(This was originally written in the fall of 2015. I found it in my drafts and decided it was time to post. Much has changed since I originally penned it, but the sentiment remains the same.)
Our family has been going through stuff for almost a year. And by “stuff” I mean that literally–physical objects, material things, the trappings of life.
Shirley, one of my husband’s grandmothers, who lived up the street, passed away three months ago. There is a large dumpster outside her house. She did not own the house. Her son and daughter-in-law lived with her. They are moving out. The owners of the property have been doing major work on the property. Clearing trees and brush and removing an old in-ground pool. Everything inside the house must go. And there is a deadline of one month. Shirley’s four children have been going through the things in the house, each taking their own treasures. These are mainly photo albums and handwritten recipes, but there are also ceramic tigers (Shirley’s trademark!), record albums, and odds and ends.

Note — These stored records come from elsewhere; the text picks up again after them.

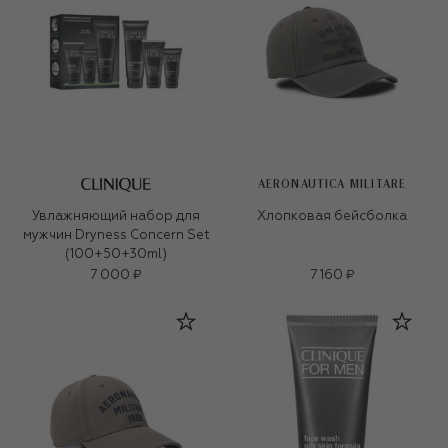
AERONAUTICA MILITARE
Увлажняющий набор для
Хлопковая бейсболка
мужчин Dryness Concern Set
(100+50+30ml)
7 000 ₽
7 160 ₽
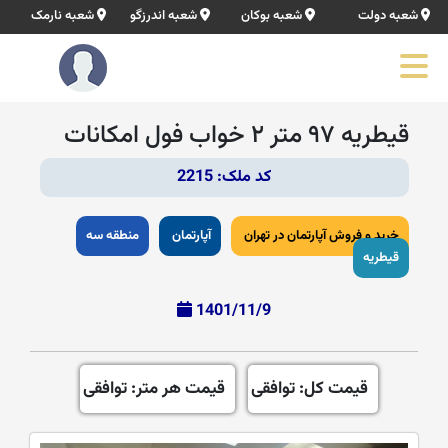
شعبه دولت
شعبه بوکان
شعبه اندرزگو
شعبه نارمک
قیطریه ۹۷ متر ۲ خواب فول امکانات
کد ملک: 2215
خرید و فروش آپارتمان در تهران
آپارتمان
منطقه سه
قیطریه
1401/11/9
قیمت کل: توافقی
قیمت هر متر: توافقی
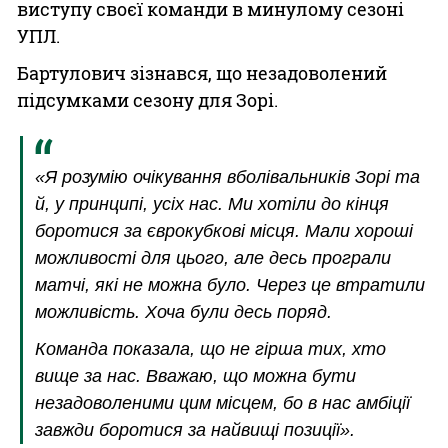
виступу своєї команди в минулому сезоні
УПЛ.
Бартулович зізнався, що незадоволений
підсумками сезону для Зорі.
«Я розумію очікування вболівальників Зорі та
й, у принципі, усіх нас. Ми хотіли до кінця
боротися за єврокубкові місця. Мали хороші
можливості для цього, але десь програли
матчі, які не можна було. Через це втратили
можливість. Хоча були десь поряд.
Команда показала, що не гірша тих, хто
вище за нас. Вважаю, що можна бути
незадоволеними цим місцем, бо в нас амбіції
завжди боротися за найвищі позиції».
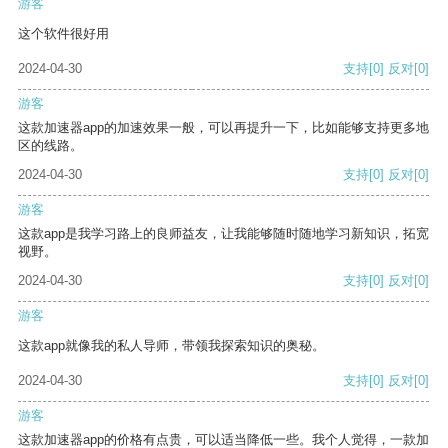
游客
这个软件很好用
2024-04-30
支持
[0]
反对
[0]
游客
这款加速器app的加速效果一般，可以再提升一下，比如能够支持更多地
区的线路。
2024-04-30
支持
[0]
反对
[0]
游客
这款app是我学习路上的良师益友，让我能够随时随地学习新知识，拓宽
视野。
2024-04-30
支持
[0]
反对
[0]
游客
这款app就像我的私人导师，带领我探索知识的奥秘。
2024-04-30
支持
[0]
反对
[0]
游客
这款加速器app的价格有点贵，可以适当降低一些。我个人觉得，一款加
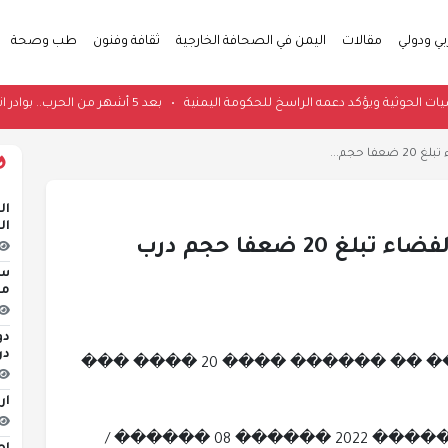
بي ودولي
مقالات
اليمن في الصحافة الخارجية
ثقافة وفنون
طب وصحة
مات المليشيات الحوثية ويؤكد دعمه الراسخ للحكومة اليمنية
•
بعد 5 أشهر من الحرب.. بوادر اتفاق "وشيك" لفتح مضيق هرمز
 حجم...
ال
ال
اكتشاف أكبر سحابة غازية في الفضاء تبلغ 20 ضعفا حجم درب
سو
منذ 
دو
در
������ ���� ����� ����� �� ������ ���� 20 ���� ���
ار
����� 05 ������-����� ������ 2022 ������ 08 ������ /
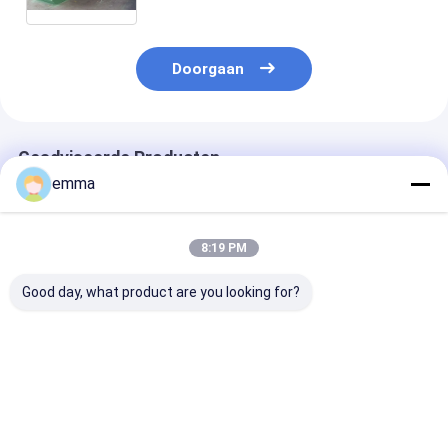
Doorgaan
Geadviseerde Producten
emma
8:19 PM
Good day, what product are you looking for?
De hydraulische
7.5kw de
Kleur Aangepa
Mechanische
hydraulische
Bladlengte 1
Machine van de het
Machine van de het
Krokodillemet
Metaalscheerbeurt
Metaalscheerbeurt
van het Zaag
van het
Beste prijs
Beste prijs
Beste pri
Krokodilleblad
Krokodilschroot
Krokodille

Nan, my husband’s other grandmother, lived next door to us and had a personal library behind her house. She passed away eleven months ago. Since then the family has been slowly going through her things, disposing of obvious trash, and trying to figure out what to do with everything else. As with Shirley’s house, some things we know we want to keep. Photos, scrapbooks, genealogy, a few special items. Then there are the things that seem like they would be worth some money. Like old books. So we research those. We find that they are not worth as much as we had hoped and perhaps even less because they are not in mint condition. According to dealers, the books are not worth much, but if we had some ephemera–journals, pamphlets, letters, diaries, photograph collections–to offer, they might be interested. But those are not for sale. They are the very things with which we won’t part.

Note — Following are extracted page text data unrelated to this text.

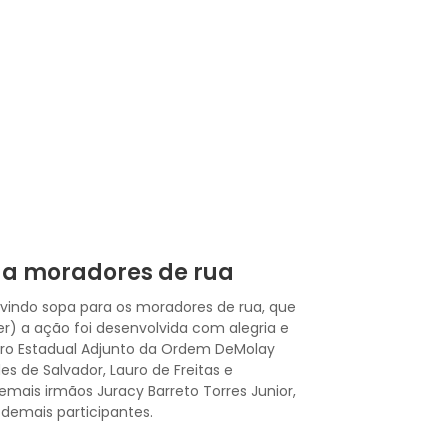
a a moradores de rua
rvindo sopa para os moradores de rua, que
r) a ação foi desenvolvida com alegria e
eiro Estadual Adjunto da Ordem DeMolay
s de Salvador, Lauro de Freitas e
ais irmãos Juracy Barreto Torres Junior,
 demais participantes.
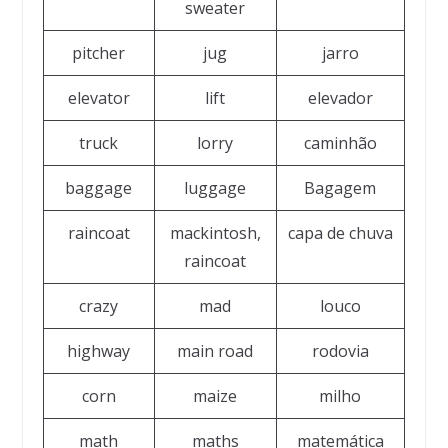
sweater
pitcher
jug
jarro
elevator
lift
elevador
truck
lorry
caminhão
baggage
luggage
Bagagem
raincoat
mackintosh,
capa de chuva
raincoat
crazy
mad
louco
highway
main road
rodovia
corn
maize
milho
math
maths
matemática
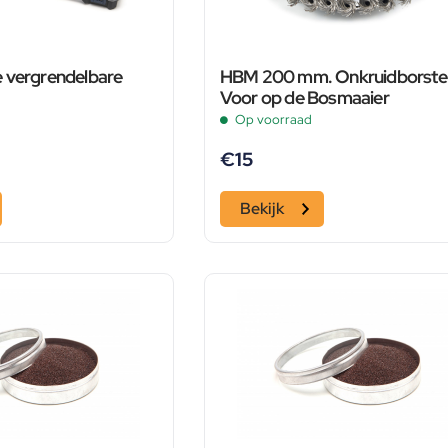
 vergrendelbare
HBM 200 mm. Onkruidborste
Voor op de Bosmaaier
Op voorraad
€
15
Bekijk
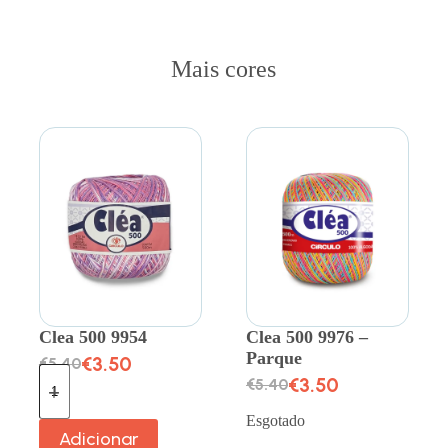
Mais cores
Clea 500 9954
Clea 500 9976 –
Parque
€
3.50
€
5.40
€
3.50
€
5.40
Esgotado
Adicionar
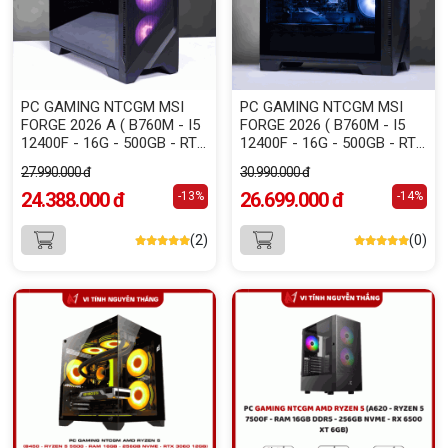
PC GAMING NTCGM MSI
PC GAMING NTCGM MSI
FORGE 2026 A ( B760M - I5
FORGE 2026 ( B760M - I5
12400F - 16G - 500GB - RTX
12400F - 16G - 500GB - RTX
5060 8GB - 650W )
5060 8GB - 650W )
27.990.000 đ
30.990.000 đ
24.388.000 đ
26.699.000 đ
-13%
-14%
(2)
(0)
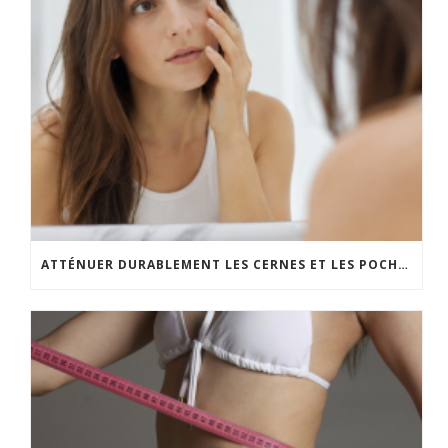
ATTÉNUER DURABLEMENT LES CERNES ET LES POCHES SOUS LES YEUX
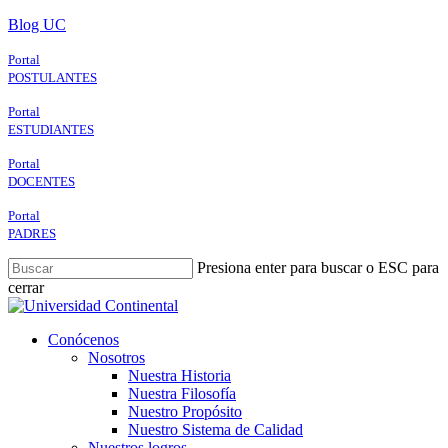
Skip
Blog UC
to
main
Portal
content
POSTULANTES
Portal
ESTUDIANTES
Portal
DOCENTES
Portal
PADRES
Presiona enter para buscar o ESC para
cerrar
Close
Search
search
Menu
Conócenos
Nosotros
Nuestra Historia
Nuestra Filosofía
Nuestro Propósito
Nuestro Sistema de Calidad
Nuestros logros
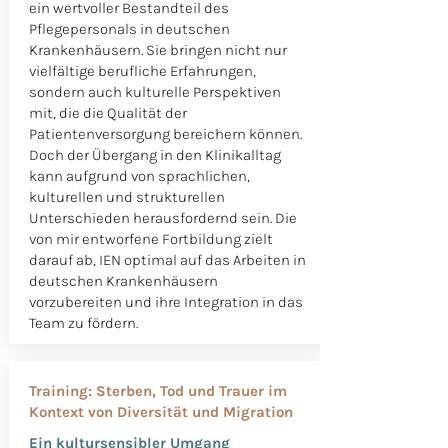
ein wertvoller Bestandteil des
Pflegepersonals in deutschen
Krankenhäusern. Sie bringen nicht nur
vielfältige berufliche Erfahrungen,
sondern auch kulturelle Perspektiven
mit, die die Qualität der
Patientenversorgung bereichern können.
Doch der Übergang in den Klinikalltag
kann aufgrund von sprachlichen,
kulturellen und strukturellen
Unterschieden herausfordernd sein. Die
von mir entworfene Fortbildung zielt
darauf ab, IEN optimal auf das Arbeiten in
deutschen Krankenhäusern
vorzubereiten und ihre Integration in das
Team zu fördern.
Training: Sterben, Tod und Trauer im
Kontext von Diversität und Migration
Ein kultursensibler Umgang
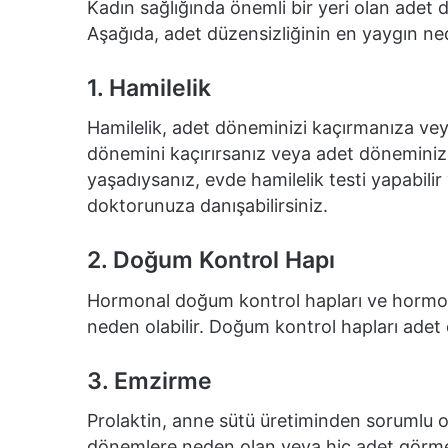
Kadın sağlığında önemli bir yeri olan adet d
Aşağıda, adet düzensizliğinin en yaygın nede
1. Hamilelik
Hamilelik, adet döneminizi kaçırmanıza ve
dönemini kaçırırsanız veya adet döneminizde 
yaşadıysanız, evde hamilelik testi yapabili
doktorunuza danışabilirsiniz.
2. Doğum Kontrol Hapı
Hormonal doğum kontrol hapları ve hormon
neden olabilir. Doğum kontrol hapları adet
3. Emzirme
Prolaktin, anne sütü üretiminden sorumlu o
dönemlere neden olan veya hiç adet görme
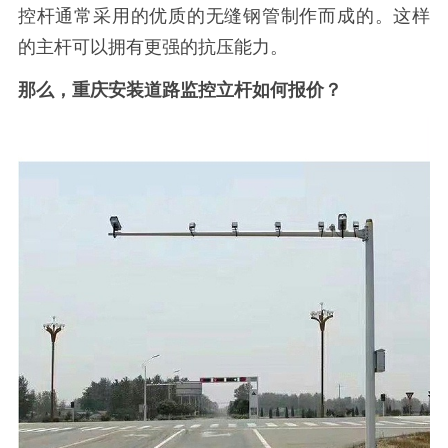
控杆通常采用的优质的无缝钢管制作而成的。这样
的主杆可以拥有更强的抗压能力。
那么，重庆安装道路监控立杆如何报价？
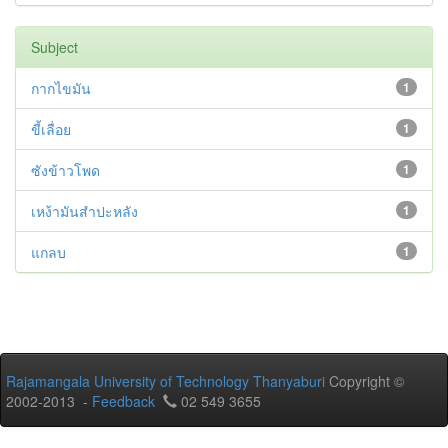
Subject
กากไขมัน
1
ขี้เลื่อย
1
ซังข้าวโพด
1
เหง้ามันสำปะหลัง
1
แกลบ
1
Rajamangala University of Technology Thanyaburi
Copyright ©
2002-2013 -
Feedback
02 549 3655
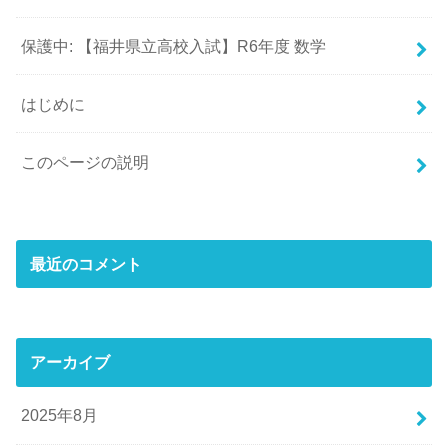
保護中: 【福井県立高校入試】R6年度 数学
はじめに
このページの説明
最近のコメント
アーカイブ
2025年8月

I can see both houses from where I sit. Shirley’s with the dumpster and Nan’s with the liquidator’s truck. I’ve seen how difficult it can be to sift and sort, to save and to discard. But to everything there is a season. . .
There’s a third house where I’ve been going through stuff. A friend of mine is eighty. She lives alone. Her husband passed away three years ago. She asked if I’d help her purge. Three things specifically–clothes, books, and files. We started with the clothes. I helped her sort through her husband’s clothes and pack them for the thrift store. She pointed me in the right direction and then went off to do another chore in another room. She didn’t want to watch me pack up her husband’s things. She wanted me to do it; she knew it was time. She just didn’t want to watch.

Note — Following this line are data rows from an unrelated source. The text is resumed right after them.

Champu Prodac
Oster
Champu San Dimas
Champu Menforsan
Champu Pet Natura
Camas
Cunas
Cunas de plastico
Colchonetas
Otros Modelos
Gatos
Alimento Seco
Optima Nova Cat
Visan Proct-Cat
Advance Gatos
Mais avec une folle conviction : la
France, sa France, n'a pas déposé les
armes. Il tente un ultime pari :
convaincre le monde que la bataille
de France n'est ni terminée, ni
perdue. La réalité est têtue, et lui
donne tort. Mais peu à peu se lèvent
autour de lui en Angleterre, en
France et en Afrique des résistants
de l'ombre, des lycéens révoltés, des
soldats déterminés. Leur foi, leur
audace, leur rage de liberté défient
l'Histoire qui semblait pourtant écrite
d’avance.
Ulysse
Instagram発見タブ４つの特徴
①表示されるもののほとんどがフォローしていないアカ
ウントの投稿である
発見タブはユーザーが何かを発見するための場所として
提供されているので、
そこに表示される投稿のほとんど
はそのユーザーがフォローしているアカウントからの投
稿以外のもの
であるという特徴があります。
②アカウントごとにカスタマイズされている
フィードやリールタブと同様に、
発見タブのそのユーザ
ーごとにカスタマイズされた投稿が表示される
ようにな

This left an impression on me. I care about my friend, and her husband was a lovely man, but I am still somewhat removed from the situation. I am not family and therefore not as emotionally attached to the material things that belonged to him. I can be objective while, at the same time, respecting his things and her space.
That’s why we go through so much when we go through physical stuff. It’s not just cookie jars and dress shirts and tea pots. It’s memories–some happy, some sad, some downright difficult. We each come to the place where we can let go of the stuff and still hold onto the memories, in our own way, in our own time.